In examining the minute details Morín has seeded within the poems of Patient Zero, a certain sense of engagement will be required of the reader. But the tricks that the poet has mixed into his magic show of words seem almost self-working, and the reader will be drawn to full engagement in this body of writing, with ease. If not drawn, then compelled. Any reader of poetry will find poems like “Ai,” worthy of compulsion. Within “Ai,” Morín has constructed a delightful approach to elegy—at the very least, a form quite difficult to explore with any sense beyond mourning.

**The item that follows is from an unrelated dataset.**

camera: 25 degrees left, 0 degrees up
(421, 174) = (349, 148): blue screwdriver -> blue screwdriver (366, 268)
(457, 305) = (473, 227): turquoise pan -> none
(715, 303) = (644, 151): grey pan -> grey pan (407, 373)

Elegy as poetic discourse is an essential component of a poet’s expression. Yet elegy, without a doubt, presents barriers to its own expression in that it may always be measured as something just a little short of what is needed, for how does one quantify a life and what terms qualify as a whole in the painting of the true value of life, once lost?

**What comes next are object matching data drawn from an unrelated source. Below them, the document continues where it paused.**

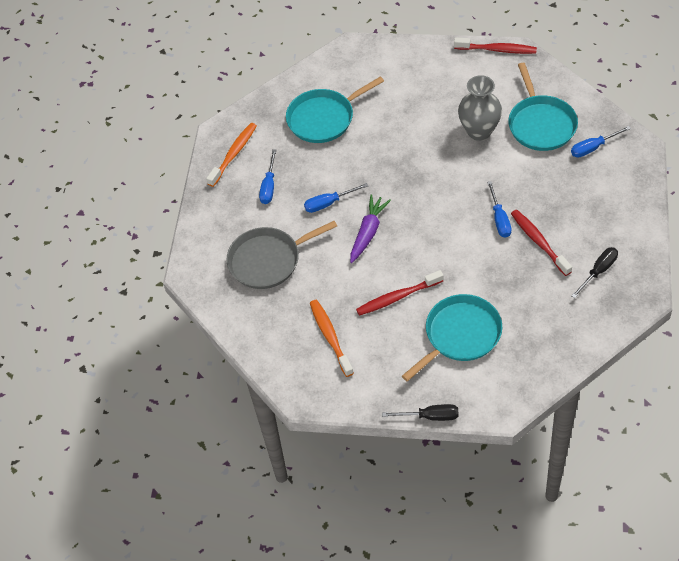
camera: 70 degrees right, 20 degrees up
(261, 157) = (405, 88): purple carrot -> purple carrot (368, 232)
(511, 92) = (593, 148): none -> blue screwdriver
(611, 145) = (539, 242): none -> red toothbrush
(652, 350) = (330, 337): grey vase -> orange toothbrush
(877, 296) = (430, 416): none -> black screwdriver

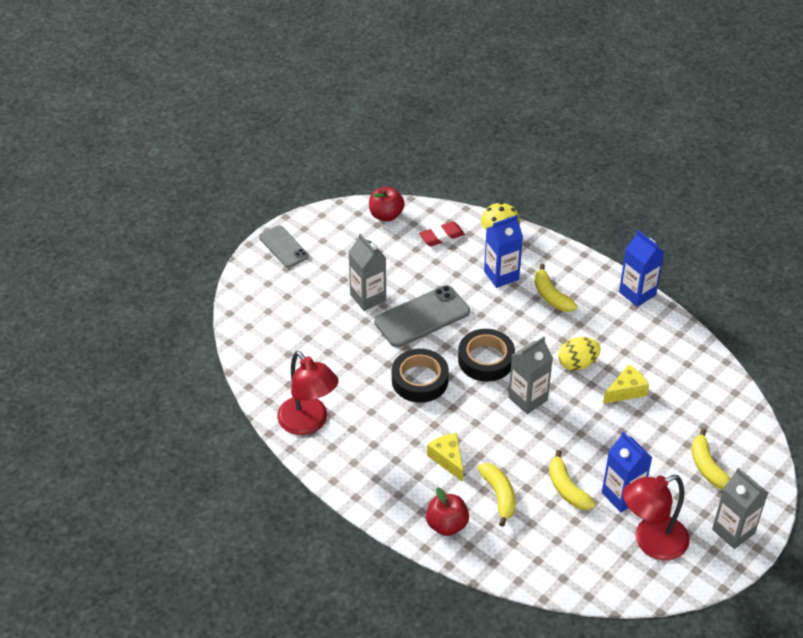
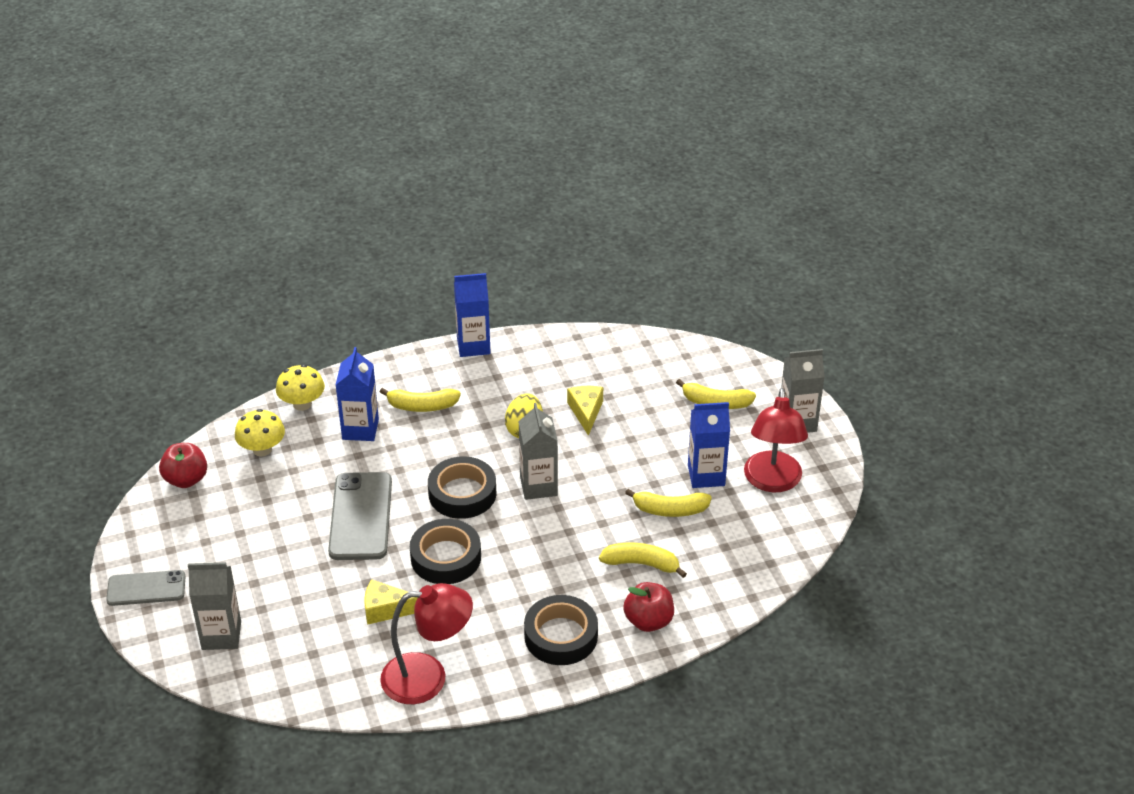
camera: 60 degrees left, 5 degrees down
(368, 297) = (293, 548): grey carton -> grey carton (221, 635)
(396, 479) = (561, 636): none -> black tape
(441, 236) = (262, 449): red eraser -> yellow mushroom
(448, 459) = (567, 582): yellow cheese -> yellow cheese (386, 609)

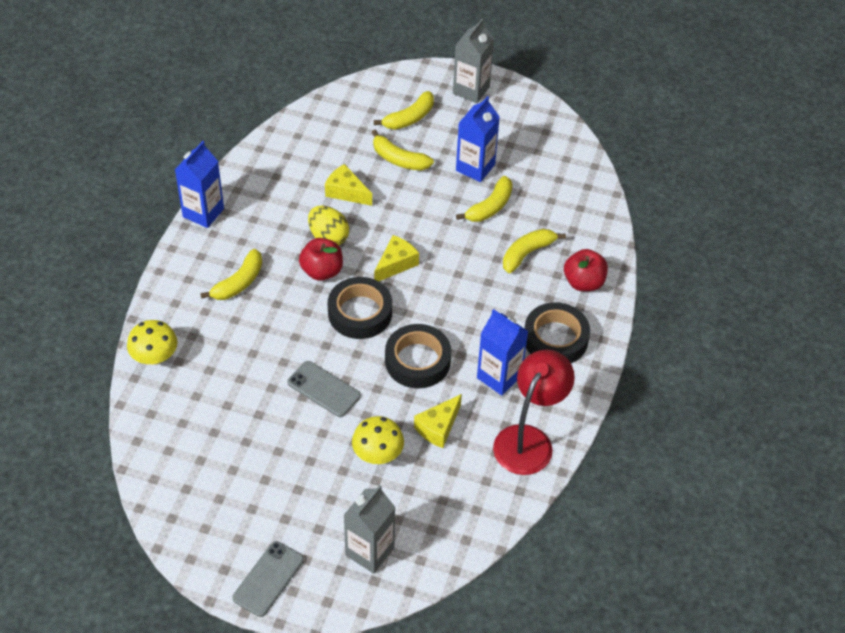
camera: 55 degrees left, 10 degrees up
(186, 479) = (164, 484): red apple -> red apple (322, 271)
(262, 449) = (181, 413): yellow mushroom -> yellow mushroom (378, 454)
(360, 429) = (225, 335): blue carton -> blue carton (499, 377)
(360, 516) = (324, 389): grey phone -> grey phone, size x0.64
(538, 486) = (396, 264): grey carton -> yellow cheese
(659, 423) = (399, 159): none -> yellow banana
(772, 482) = (514, 138): red lamp -> none

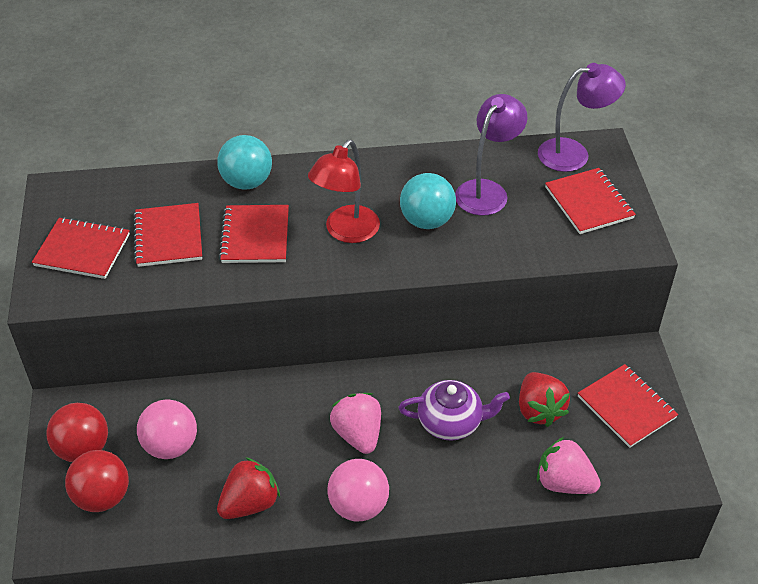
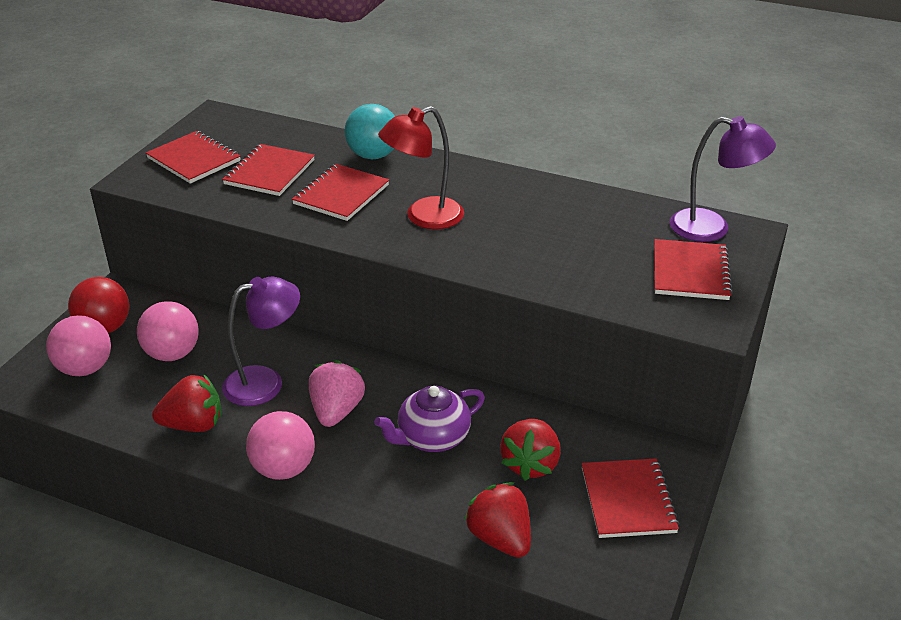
camera: 30 degrees right, 10 degrees down
(102, 497) = (85, 368): red ball -> pink ball
(427, 221) = (508, 233): turquoise ball -> none
(451, 422) = (432, 438): purple teapot -> purple teapot turned 120 degrees clockwise
(487, 191) = (591, 229): purple lamp -> purple lamp (265, 382)
(564, 482) = (500, 538): pink strawberry -> red strawberry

Through “Ai,” Morín has stretched the structure of traditional elegy by creating an overview of the life of Ai Ogawa within the outline of the Periodic Table of Elements. To put it another way, the elegiac structure lies within a form of the Periodic Table. To make that possible, he has assigned an atomic weight, an atomic number, a melting point and has meted-out his elaboration of every other aspect normally found in elegy, in the category, “History and Uses.” Is Morín a poet to be reckoned with? Absolutely.

Tomás Morín is a poet engaged in the every day laborious work of poetry. But that is where his tie to run-of-the-mill poetics loses all of its threads. One could say he is an explorer engaging unknown adventure in his practice of poetry, and that description might hit closest to the mark. There is not a portion of Patient Zero that will not lead a reader to some new vistas to view, some unseen, thick-green valleys that lie just beyond what is mapped or to some depth no one has ever dreamed of descending.

Morín’s new book is one that begs to be read. It is more than engaging, more than new and different. Through its pages readers can see the emergence of a master, a poet whose terms are not just defined, they are ones he has crafted from an elemental dust previously unexplored. The bottom line? That Morín is a poet more than worthy of the title: Poet.